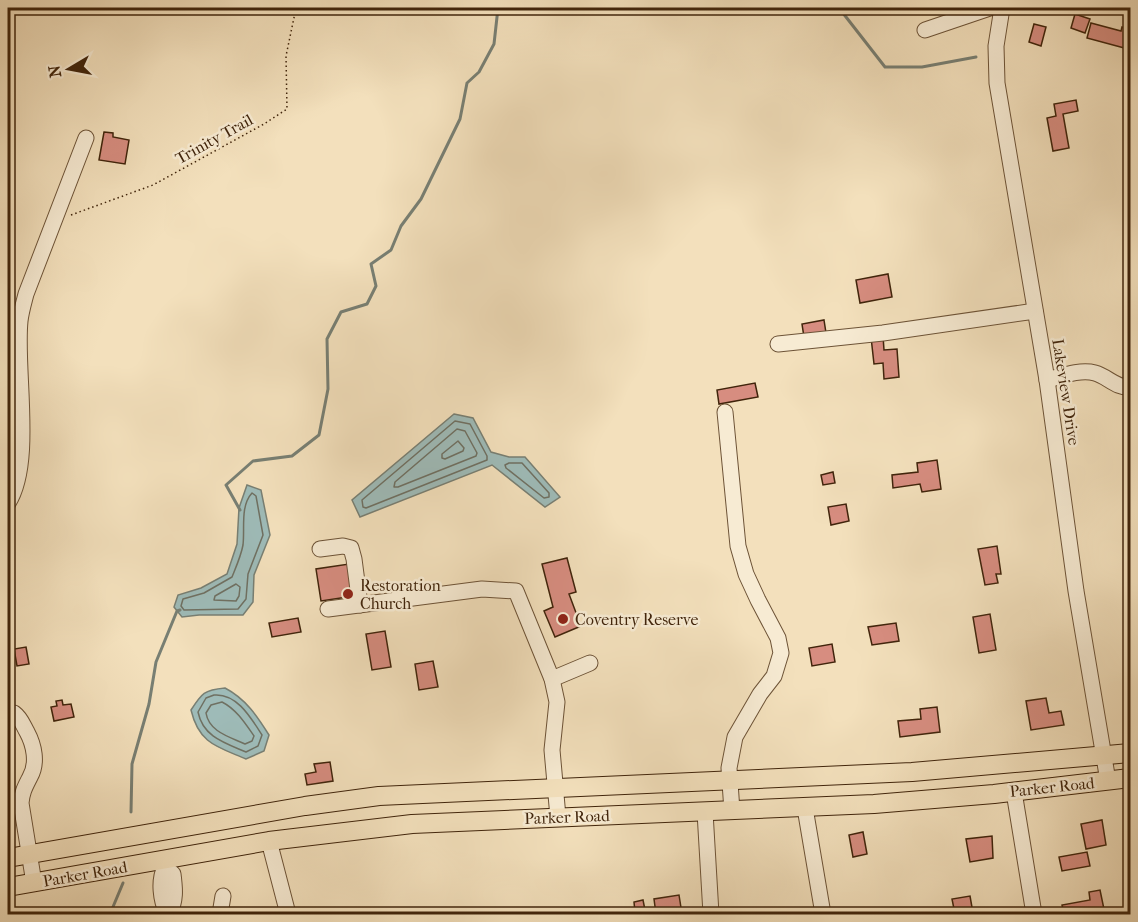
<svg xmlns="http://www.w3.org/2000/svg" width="1138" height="922" font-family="'IM FELL French Canon',serif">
<rect width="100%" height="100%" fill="#f3e0bc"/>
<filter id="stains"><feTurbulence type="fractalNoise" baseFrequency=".00333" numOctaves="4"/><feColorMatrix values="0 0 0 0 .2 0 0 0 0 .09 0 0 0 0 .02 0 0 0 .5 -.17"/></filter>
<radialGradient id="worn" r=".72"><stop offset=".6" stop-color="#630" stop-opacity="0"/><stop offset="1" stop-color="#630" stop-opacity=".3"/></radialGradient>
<g fill="#9ebbb8" stroke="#787f73" stroke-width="1.5">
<path d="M454 414 473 418 491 452 509 457H525L560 497 545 507 492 465 360 517 352 500Z"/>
<path d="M247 485 261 490 270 535 254 575 253 602 243 615H199L182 617 174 607 178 595 201 588 227 574 237 544 239 508Z"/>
<path d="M225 688C246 699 257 716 269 735L264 751 246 759C218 747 199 744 191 710 202 693 204 690 225 688Z"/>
</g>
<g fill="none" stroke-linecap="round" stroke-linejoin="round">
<g stroke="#6f7062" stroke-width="1.5">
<path d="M455 421 470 424 487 456V460L366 508 363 507 362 500Z"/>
<path d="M457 429 465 431 477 453 476 456 398 487H394L395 482Z"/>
<path d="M458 441 464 448 463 451 445 459 442 458V454Z"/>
<path d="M509 463H522L549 493V497L544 498 506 468 505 465Z"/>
<path d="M252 493 256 496 263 535 248 574 246 599 238 609 184 610 181 606 183 599 204 593 232 577C236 567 241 556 243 545 245 528 240 506 252 493Z"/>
<path d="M236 584 240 587 239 596 236 601 214 600 215 596Z"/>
<path d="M214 695C237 693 251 718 262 735L258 746 246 752C225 743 203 737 198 712L206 698Z"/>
<path d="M222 702C236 709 245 723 254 736L252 741 245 744C230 737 209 732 206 713L211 705Z"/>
</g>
<g stroke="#787f73" stroke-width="3">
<path d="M839 8 885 67H922L976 57"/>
<path d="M240 510 226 485 253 461 292 456 319 435 328 389 327 339 341 312 367 304 376 286 371 264 391 250 401 226 421 199 460 119 467 83 479 72 494 44 498 8"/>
<path d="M131 812 132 764 149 704 156 662 177 611 180 610"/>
<path d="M110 914 123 883"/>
</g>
</g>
<g fill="#d78d80" stroke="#40240b" stroke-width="1.5">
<path d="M1075 14 1090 19 1085 33 1071 28Z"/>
<path d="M1091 23 1121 31 1122 27 1130 30 1128 49 1087 38Z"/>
<path d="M1034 24 1046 27 1041 46 1029 42Z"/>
<path d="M1076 100 1078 111 1063 114 1069 148 1053 151 1047 118 1056 116 1054 104Z"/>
<path d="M104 132 113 133V137L129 140 125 164 99 160Z"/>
<path d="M888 274 892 297 860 303 856 280Z"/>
<path d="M824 320 826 333 804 337 802 324Z"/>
<path d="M883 336 884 350 897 349 899 377 884 379 883 363 874 364 871 337Z"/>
<path d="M755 383 758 397 719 404 717 390Z"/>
<path d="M937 460 941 489 922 492 920 484 893 488 892 475 918 472 917 463Z"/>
<path d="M833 472 835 483 823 485 821 475Z"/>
<path d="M846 504 849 521 831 525 828 507Z"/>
<path d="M997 546 1001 574H996L998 583 985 585 978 549Z"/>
<path d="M567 558 576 592 569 594 581 626 555 637 544 611 553 607 542 564Z"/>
<path d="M349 564 354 596 321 601 316 569Z"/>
<path d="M990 614 996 650 979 653 973 617Z"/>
<path d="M298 618 301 632 272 637 269 623Z"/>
<path d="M896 623 899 641 872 645 868 627Z"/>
<path d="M385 631 391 667 372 670 366 634Z"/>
<path d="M832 644 835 662 812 666 809 648Z"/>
<path d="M26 647 29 664 17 666 14 649Z"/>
<path d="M433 661 438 687 419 690 415 664Z"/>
<path d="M1046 698 1049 713 1061 711 1064 725 1031 730 1026 701Z"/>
<path d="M62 700 63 705 71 704 74 717 54 721 51 707 57 706 56 701Z"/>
<path d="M937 707 940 732 900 737 898 721 921 719 920 709Z"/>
<path d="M330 762 333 781 307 785 305 774 316 772 314 764Z"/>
<path d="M1102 820 1106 845 1086 849 1081 824Z"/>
<path d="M863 832 867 854 853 857 849 835Z"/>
<path d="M992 836 993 858 970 862 966 839Z"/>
<path d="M1087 852 1090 866 1062 871 1059 857Z"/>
<path d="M1100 890 1105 914H1064L1062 905 1090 900 1089 892Z"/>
<path d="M679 895 682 914H656L654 899Z"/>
<path d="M970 896 973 913 955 914 952 899Z"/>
<path d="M643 900 645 910 635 912 634 902Z"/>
</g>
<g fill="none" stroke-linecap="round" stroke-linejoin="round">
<g stroke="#6d5337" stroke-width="17">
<g id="minor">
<path d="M1002 8 996 46 997 83 1047 380 1076 591 1108 781"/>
<path d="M925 30 990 8"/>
<path d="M778 344 883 333 1035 311"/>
<path d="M1047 380C1062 376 1080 369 1095 373 1107 376 1117 389 1130 387"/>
<path d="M725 412 738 546 746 574 758 600 778 638 781 653 774 676 760 694 735 737 729 768 732 811"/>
<path d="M8 503C34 463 15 369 20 321 21 312 24 302 26 294L86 138"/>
<path d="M320 549 343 546 351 548 354 559 360 605"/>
<path d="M328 609 482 589 516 591 552 679 557 702 552 750 558 817"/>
<path d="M552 679 590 663"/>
<path d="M8 714 14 713C21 718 23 725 27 732 34 745 38 763 30 777 25 787 22 792 21 803L34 883"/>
<path d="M1014 792 1034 914"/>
<path d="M805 808 823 914"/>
<path d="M705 812 711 914"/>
<path d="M269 841 288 914"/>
<path d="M164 860 165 867 173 874C175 889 176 901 169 914"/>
<path d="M165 867C158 881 161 900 167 914"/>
<path d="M220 914 223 896"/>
</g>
</g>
<g stroke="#40240b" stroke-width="20">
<g id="major">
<path d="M8 858 305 806 379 796 912 772 1130 753"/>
<path d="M8 887 269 841 412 824 874 804 994 794 1130 778"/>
</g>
</g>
<path stroke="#40240b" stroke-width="1.5" stroke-dasharray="1.5 3" stroke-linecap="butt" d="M71 215 153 185 264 124 287 109 286 56 296 8"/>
<use href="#minor" stroke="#f7ebd3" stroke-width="15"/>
<use href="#major" stroke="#f3e0bc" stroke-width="18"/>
</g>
<g fill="#8f2418" stroke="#f7ebd3" stroke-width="2">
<circle cx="348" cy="594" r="6"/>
<circle cx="563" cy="619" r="6"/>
</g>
<g text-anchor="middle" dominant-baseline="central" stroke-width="5" stroke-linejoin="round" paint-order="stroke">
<g font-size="16" fill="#40240b" stroke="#f7ebd3">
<text transform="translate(214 139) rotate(-29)">Trinity Trail</text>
<text transform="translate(1066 392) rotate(81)">Lakeview Drive</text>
<text transform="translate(1052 787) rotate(-6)">Parker Road</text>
<text transform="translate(567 817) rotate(-2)">Parker Road</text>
<text transform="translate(85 874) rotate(-10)">Parker Road</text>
</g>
<g font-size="16" fill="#40240b" stroke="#f7ebd3" text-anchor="start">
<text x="360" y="585">Restoration<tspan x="360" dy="18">Church</tspan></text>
<text x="575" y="619">Coventry Reserve</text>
</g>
</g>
<rect width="1138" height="922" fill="none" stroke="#f3e0bc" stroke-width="30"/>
<rect x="9" y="9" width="1120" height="904" fill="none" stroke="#40240b" stroke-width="3"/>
<rect x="15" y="15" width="1108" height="892" fill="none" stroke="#40240b" stroke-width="1.5"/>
<g transform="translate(69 69) rotate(260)" stroke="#f7ebd3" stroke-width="4.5" paint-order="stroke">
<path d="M0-4.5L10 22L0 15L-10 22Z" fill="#40240b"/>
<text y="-9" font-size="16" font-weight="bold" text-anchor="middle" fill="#40240b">N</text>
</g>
<rect width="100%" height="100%" filter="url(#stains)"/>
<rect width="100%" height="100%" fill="url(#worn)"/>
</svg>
--*--
--- Exercise aim ---
Figure out how many lines of the data hold "worn", and answer with the number only.

--- Result for this task ---
2